─── Input for this task

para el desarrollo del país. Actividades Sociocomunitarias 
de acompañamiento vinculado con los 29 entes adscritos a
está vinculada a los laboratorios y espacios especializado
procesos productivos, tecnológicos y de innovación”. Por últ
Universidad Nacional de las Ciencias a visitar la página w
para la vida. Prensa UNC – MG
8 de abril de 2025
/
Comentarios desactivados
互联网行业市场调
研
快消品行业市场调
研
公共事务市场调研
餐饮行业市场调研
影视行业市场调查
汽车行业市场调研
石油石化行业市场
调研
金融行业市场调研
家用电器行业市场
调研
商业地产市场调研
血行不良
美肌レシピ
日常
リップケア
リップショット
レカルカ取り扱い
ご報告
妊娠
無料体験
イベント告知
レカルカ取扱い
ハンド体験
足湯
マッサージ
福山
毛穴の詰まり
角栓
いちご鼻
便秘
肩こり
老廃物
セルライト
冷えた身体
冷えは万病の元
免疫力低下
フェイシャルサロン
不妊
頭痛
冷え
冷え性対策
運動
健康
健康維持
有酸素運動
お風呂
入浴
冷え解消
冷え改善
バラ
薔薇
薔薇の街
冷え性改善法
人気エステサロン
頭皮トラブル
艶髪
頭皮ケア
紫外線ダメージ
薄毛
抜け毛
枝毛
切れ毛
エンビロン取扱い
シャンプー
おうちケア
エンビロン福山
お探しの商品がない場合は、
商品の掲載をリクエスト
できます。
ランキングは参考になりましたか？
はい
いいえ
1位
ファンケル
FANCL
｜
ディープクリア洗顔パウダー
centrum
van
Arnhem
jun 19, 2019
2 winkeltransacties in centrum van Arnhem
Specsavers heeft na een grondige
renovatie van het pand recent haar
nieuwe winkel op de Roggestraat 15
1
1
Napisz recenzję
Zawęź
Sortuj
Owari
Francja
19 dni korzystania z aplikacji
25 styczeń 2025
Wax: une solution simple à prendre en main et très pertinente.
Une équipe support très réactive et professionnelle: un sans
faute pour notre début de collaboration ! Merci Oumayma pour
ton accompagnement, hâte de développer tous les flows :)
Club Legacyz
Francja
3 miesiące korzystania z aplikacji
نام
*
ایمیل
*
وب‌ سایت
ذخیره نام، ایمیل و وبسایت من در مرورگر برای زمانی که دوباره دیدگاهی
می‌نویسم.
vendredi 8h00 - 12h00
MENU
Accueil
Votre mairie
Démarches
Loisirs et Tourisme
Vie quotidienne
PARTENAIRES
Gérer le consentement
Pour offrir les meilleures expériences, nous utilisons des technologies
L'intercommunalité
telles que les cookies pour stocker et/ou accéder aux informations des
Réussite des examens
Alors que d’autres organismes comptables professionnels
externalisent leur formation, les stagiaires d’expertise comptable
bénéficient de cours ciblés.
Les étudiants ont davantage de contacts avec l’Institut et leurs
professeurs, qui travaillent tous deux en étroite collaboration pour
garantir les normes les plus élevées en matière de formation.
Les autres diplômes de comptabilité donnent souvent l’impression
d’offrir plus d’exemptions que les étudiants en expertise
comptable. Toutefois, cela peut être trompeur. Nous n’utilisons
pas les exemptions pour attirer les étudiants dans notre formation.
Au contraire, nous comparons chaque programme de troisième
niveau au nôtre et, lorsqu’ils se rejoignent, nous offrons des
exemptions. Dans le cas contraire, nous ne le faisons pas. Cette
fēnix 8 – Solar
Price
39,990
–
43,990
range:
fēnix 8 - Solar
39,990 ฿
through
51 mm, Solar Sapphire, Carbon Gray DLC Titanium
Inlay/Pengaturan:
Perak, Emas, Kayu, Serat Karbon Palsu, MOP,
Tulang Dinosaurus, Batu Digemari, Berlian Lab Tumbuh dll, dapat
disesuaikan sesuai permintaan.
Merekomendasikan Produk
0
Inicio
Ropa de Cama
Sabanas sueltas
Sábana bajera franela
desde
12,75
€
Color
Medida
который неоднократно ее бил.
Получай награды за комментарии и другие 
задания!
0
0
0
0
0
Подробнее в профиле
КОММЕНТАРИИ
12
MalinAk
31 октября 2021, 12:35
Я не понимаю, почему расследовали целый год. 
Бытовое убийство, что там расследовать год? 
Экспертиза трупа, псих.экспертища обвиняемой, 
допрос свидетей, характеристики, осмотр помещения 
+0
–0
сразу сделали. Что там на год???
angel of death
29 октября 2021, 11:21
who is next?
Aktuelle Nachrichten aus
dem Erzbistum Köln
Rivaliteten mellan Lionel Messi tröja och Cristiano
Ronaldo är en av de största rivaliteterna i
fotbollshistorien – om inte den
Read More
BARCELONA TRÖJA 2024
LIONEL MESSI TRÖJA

──────

Your instructions: Scan the records for the word "октября" and copy every line where it is found.

Solution below:
31 октября 2021, 12:35
29 октября 2021, 11:21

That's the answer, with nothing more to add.